Work instruction A: Translate this sentence from the perioperative temperature monitoring excerpt into Spanish: "But it has been phased out because of its low accuracy and the risk of mercury leakage."
Work instruction B: Write the next part of the perioperative temperature monitoring excerpt, picking up after its final sentence.

Best Recommended Method for Perioperative Temperature Monitoring


The experts suggest that the perioperative temperature monitoring should be included in the routine intraoperative monitoring index, which indicates the importance of intraoperative temperature monitoring.


What factors should be considered for the site of temperature monitoring?

As we know, due to the differences of body temperature in different parts of the body, the core temperature is more uniform and accurate than the peripheral and skin temperature, which can more accurately reflect the body's thermal state.

Therefore, the focus of perioperative period is to monitor the patient's core temperature, and the most recommended method is to use a medical disposable temperature probe connected with a monitor to monitor the patient's core temperature in real time.


Here are the pros and cons of several temperature monitoring tools and methods:


Mercury thermometer

It was once the most common clinical temperature monitoring tool, because it is simple to operate, easy to buy, easy to use.

But it has been phased out because of its low accuracy and the risk of mercury leakage.


Infrared thermometer

Infrared thermometer is most commonly used in the measurement of tympanic membrane temperature. Its product characteristics determine the rapid response to temperature measurement, and there is a good consistency between the measured temperature and the central temperature.

Data records:
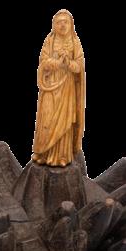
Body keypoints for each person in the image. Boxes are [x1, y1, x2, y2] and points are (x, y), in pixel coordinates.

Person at [32, 9, 85, 167]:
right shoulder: (50, 41)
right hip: (50, 86)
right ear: (54, 25)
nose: (62, 25)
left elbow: (79, 66)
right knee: (47, 118)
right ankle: (43, 153)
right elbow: (43, 62)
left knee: (64, 121)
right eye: (59, 22)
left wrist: (68, 62)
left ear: (71, 25)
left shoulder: (75, 42)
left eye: (65, 22)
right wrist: (57, 62)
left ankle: (62, 156)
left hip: (67, 89)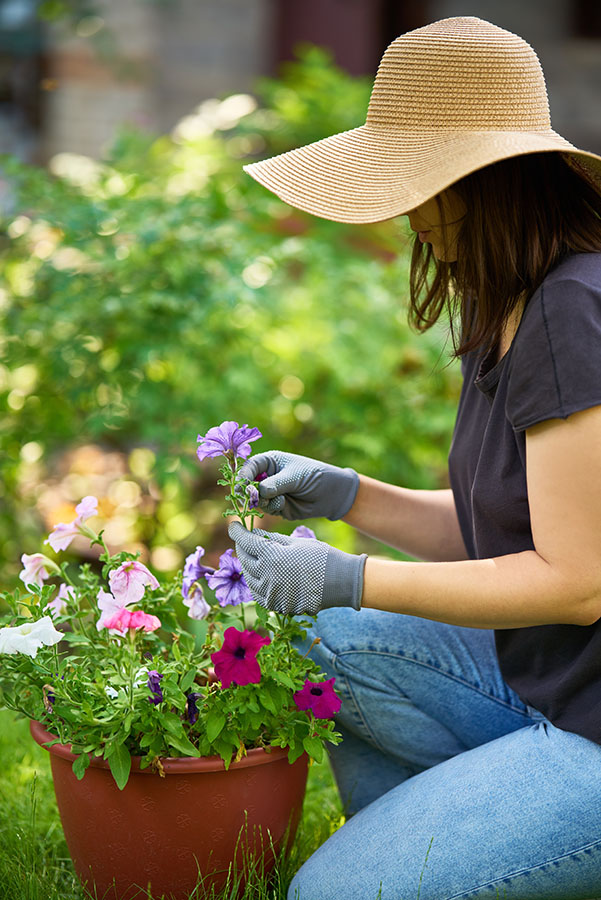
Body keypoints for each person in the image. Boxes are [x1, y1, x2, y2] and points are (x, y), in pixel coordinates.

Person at [229, 16, 601, 900]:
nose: (404, 211)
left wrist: (347, 576)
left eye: (414, 184)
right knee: (326, 636)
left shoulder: (571, 309)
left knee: (325, 896)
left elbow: (576, 578)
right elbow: (502, 532)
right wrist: (349, 495)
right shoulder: (510, 303)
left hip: (592, 728)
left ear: (480, 182)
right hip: (551, 684)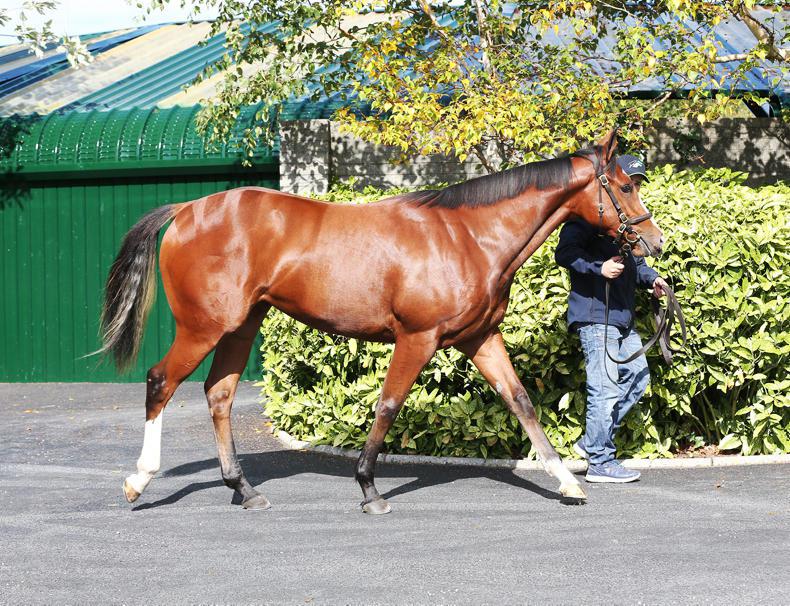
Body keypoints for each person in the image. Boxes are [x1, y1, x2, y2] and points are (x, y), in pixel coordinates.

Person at [555, 155, 669, 483]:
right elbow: (564, 254)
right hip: (595, 316)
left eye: (636, 185)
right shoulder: (586, 218)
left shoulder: (623, 224)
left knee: (637, 378)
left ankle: (593, 441)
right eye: (630, 184)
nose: (634, 190)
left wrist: (653, 280)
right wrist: (598, 268)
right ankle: (601, 461)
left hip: (622, 317)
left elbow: (636, 263)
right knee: (603, 389)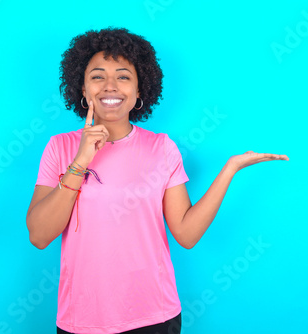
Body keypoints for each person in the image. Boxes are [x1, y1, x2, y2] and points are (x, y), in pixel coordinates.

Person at [26, 27, 288, 334]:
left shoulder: (161, 148)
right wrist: (80, 162)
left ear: (139, 91)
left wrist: (230, 169)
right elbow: (40, 235)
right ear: (82, 89)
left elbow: (187, 234)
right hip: (82, 319)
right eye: (97, 76)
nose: (110, 86)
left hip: (153, 317)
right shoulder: (60, 147)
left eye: (123, 76)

Response area A: Pero se ha dejado de usar debido a su baja precisión y al riesgo de fuga de mercurio.

Response area B:
And the measurement is simple and does not cause discomfort.

It can be used to measure the temperature of patients when they are awake before and after surgery, but the disadvantage is that continuous measurement cannot be carried out to achieve real-time monitoring.


Noninvasive body temperature probe monitoring system

The new body temperature probe can be attached to the body surface and insulate the loss of body surface temperature through heat insulation material, forming isothermal effect of core temperature and body surface temperature, and thus recording the core temperature. Its biggest advantage is that it can continuously transmit the temperature data to the monitor to realize real-time temperature monitoring.


Proper temperature monitoring should have a dynamic continuity that covers preoperative, intraoperative, and postoperative measurements.

Experts suggest that patients' body temperature should be monitored in real time before surgery to provide reference data for pre-insulation.

Intraoperative attention should be paid to the changes in patients' body temperature to prevent the sequelae caused by hyperthermia or hypothermia.

Postoperative temperature monitoring is also very important, not only to evaluate the effect of intraoperative thermal insulation measures, but also to provide good conditions for follow-up treatment.